Regarding China buying up all the world’s resources right now, well that is hitting close to home here in western Canada. Canada used to own the largest single petroleum deposit in the world. I think China now owns most of it. Here we are seeing a massive campaign to get a pipeline built to the west coast to ship our resources to China. The politics are geting very slimy, and when 4000 Canadians signed up to speak at the National Energy Board’s review process (me included), we were all branded by our very own prime minister as "foreign radicals". The irony is disheartenting because it’s China behind the push to get Canadians to willingly give up our resources in return for worthless pieces of paper $$$ and some jobs.

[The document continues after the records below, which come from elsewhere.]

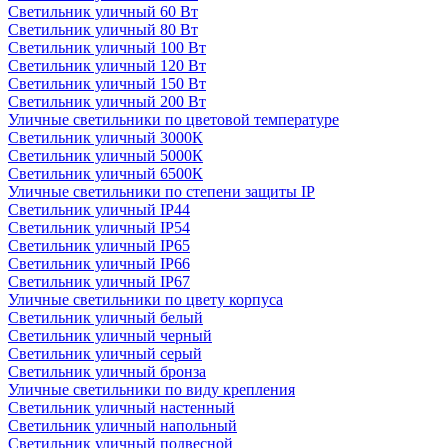
Светильник уличный 60 Вт
Светильник уличный 80 Вт
Светильник уличный 100 Вт
Светильник уличный 120 Вт
Светильник уличный 150 Вт
Светильник уличный 200 Вт
Уличные светильники по цветовой температуре
Cветильник уличный 3000К
Cветильник уличный 5000К
Cветильник уличный 6500К
Уличные светильники по степени защиты IP
Светильник уличный IP44
Светильник уличный IP54
Светильник уличный IP65
Светильник уличный IP66
Светильник уличный IP67
Уличные светильники по цвету корпуса
Светильник уличный белый
Светильник уличный черный
Светильник уличный серый
Светильник уличный бронза
Уличные светильники по виду крепления
Светильник уличный настенный
Светильник уличный напольный
Светильник уличный подвесной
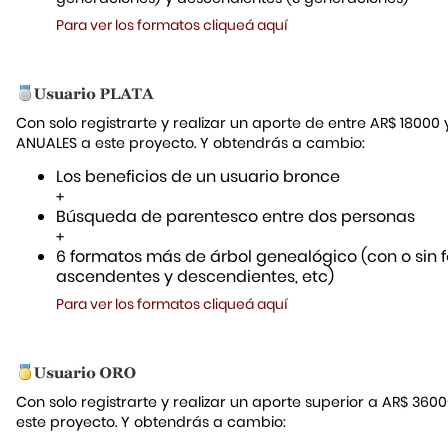
Para ver los formatos cliqueá aquí
Con solo registrarte y realizar un aporte de entre AR$ 18000
ANUALES a este proyecto. Y obtendrás a cambio:
Los beneficios de un usuario bronce
+
Búsqueda de parentesco entre dos personas
+
6 formatos más de árbol genealógico (con o sin f
ascendentes y descendientes, etc)
Para ver los formatos cliqueá aquí
Con solo registrarte y realizar un aporte superior a AR$ 36
este proyecto. Y obtendrás a cambio:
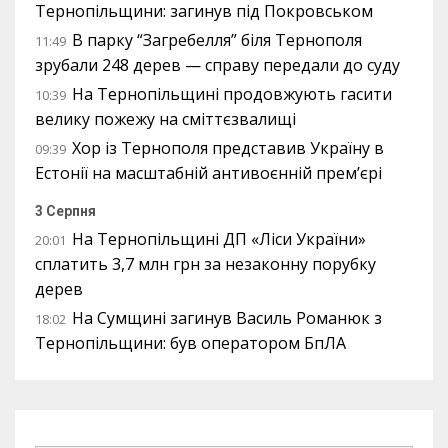
Тернопільщини: загинув під Покровськом
В парку “Загребелля” біля Тернополя
11:49
зрубали 248 дерев — справу передали до суду
На Тернопільщині продовжують гасити
10:39
велику пожежу на сміттєзвалищі
Хор із Тернополя представив Україну в
09:39
Естонії на масштабній антивоєнній прем’єрі
3 Серпня
На Тернопільщині ДП «Ліси України»
20:01
сплатить 3,7 млн грн за незаконну порубку
дерев
На Сумщині загинув Василь Романюк з
18:02
Тернопільщини: був оператором БпЛА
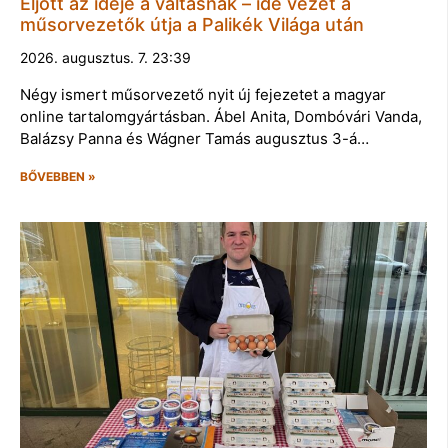
Eljött az ideje a váltásnak – ide vezet a
műsorvezetők útja a Palikék Világa után
2026. augusztus. 7. 23:39
Négy ismert műsorvezető nyit új fejezetet a magyar
online tartalomgyártásban. Ábel Anita, Dombóvári Vanda,
Balázsy Panna és Wágner Tamás augusztus 3-á…
BŐVEBBEN »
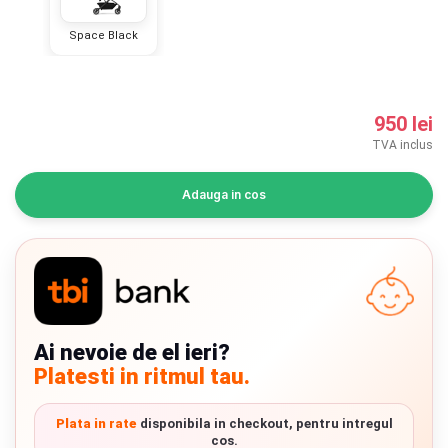
INGRIJIRE PERSONALA
Space Black
BAIE SI TOALETA
950 lei
Informatii companie
TVA inclus
Despre noi
Adauga in cos
Blog
Regulament giveaway
Showroom
Chrome cu detalii negre
3246 lei
Ai nevoie de el ieri?
Depozit
Platesti in ritmul tau.
Q & A
Verde cu detalii negre
5646 lei
Plata in rate
disponibila in checkout, pentru intregul
Branduri
cos.
Livrare prin curier in Romania si in Uniunea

This ties into the theme at the end of the interview about not being able to convince people of the facts no matter how they are presented, because China is somewhat successfully convincing many here to sell out their own futures and ship our resources overseas. And talk by me of the fact that the world is running out of resources, is at Peak Oil, and that we should instead keep them here because there is nothing of value that Canada could be paid for in return for its oil just falls on deaf ears. It is very sad and incredibly frustrating to watch, as our political system is quickly becoming corrupted, not too far behind the US now in its incompetence and complete disregard for its duty to its own citizens.

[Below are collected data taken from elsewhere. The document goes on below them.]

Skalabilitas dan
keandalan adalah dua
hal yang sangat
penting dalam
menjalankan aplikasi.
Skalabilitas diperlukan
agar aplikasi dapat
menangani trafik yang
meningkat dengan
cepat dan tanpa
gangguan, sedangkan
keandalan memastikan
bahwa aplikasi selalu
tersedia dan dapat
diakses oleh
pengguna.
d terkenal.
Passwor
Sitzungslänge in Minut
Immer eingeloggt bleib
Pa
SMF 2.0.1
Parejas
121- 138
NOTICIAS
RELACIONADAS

Thank you Rodneyrimes and all, this is the most entertaining discussion thread I have seen on this site.I notice that the world is so complex and that there has been so much science developed it is almost impossible to synthesize what has been done before and come up with a new  force of nature.  But a science as seriously untethered from reality as psychology seems to do this on a regular basis. I wonder if the new bird theory of nature took into account the fact that a bird senses and responds to information much faster than a human (partly because the nerve paths are so much shorter from eyes  to brain and to muscle how many times compared to a human) and the metabolic rate is much higher etc.  In the 50 milliseconds it takes my eye to even perceive a change, the bird has seen and responded to a stimulus. same for the fish. Did the psychologist account for this fact or maybe my fact is wrong?  I dont have time to get into this but the posts from everyone are very interesting thanks.

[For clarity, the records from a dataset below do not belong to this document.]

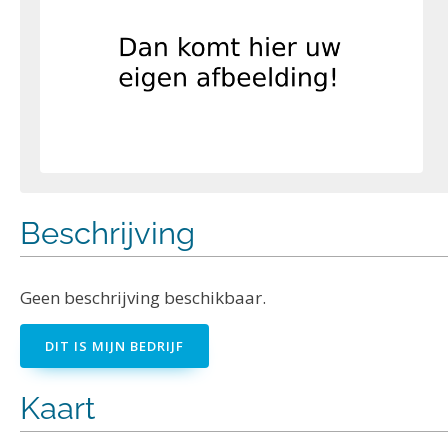
Beschrijving
Geen beschrijving beschikbaar.
DIT IS MIJN BEDRIJF
Kaart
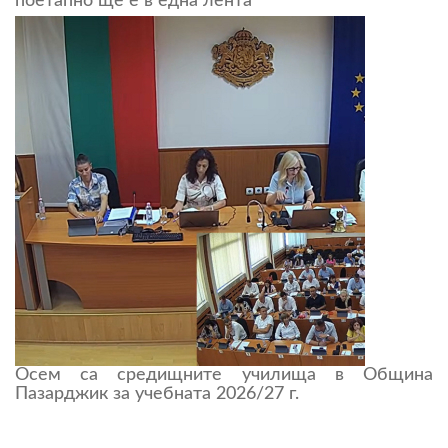
поетапно ще е в една лента
Осем са средищните училища в Община
Пазарджик за учебната 2026/27 г.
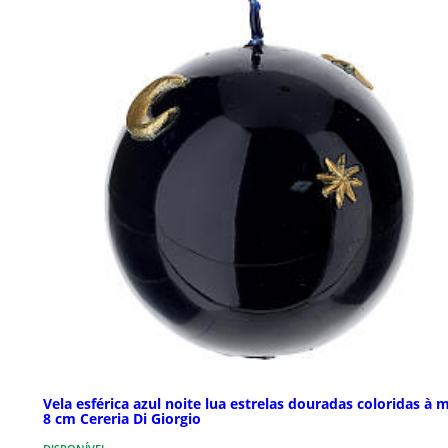
Vela esférica azul noite lua estrelas douradas coloridas à 
8 cm Cereria Di Giorgio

Safewrite: thanks for your very interesting observations about drug dependents and its relationship to fossil fuel dependents and the inability to deal with the addictions.  CM’s comments and yours are great nuggets to me.  Whatever helps me prepare (in particular your insights) is most interesting and also most valuable because of the overriding need to prepare for the Reset.
To my knowledge, every person interviewed by CM is selling something.  Yet, the most interesting and useful aspects of these often are the discussions that follow. Just as Adam Smith discovered or observed for society in general, lets accept the self promotion as a good thing. Since we are not paying each interviewee for his time, I accept this in the spirit that I accept public radio or public internet news.
In my opinion the best "wealth in the ground" for preparation is buried gold, silver, seeds guns and ammo.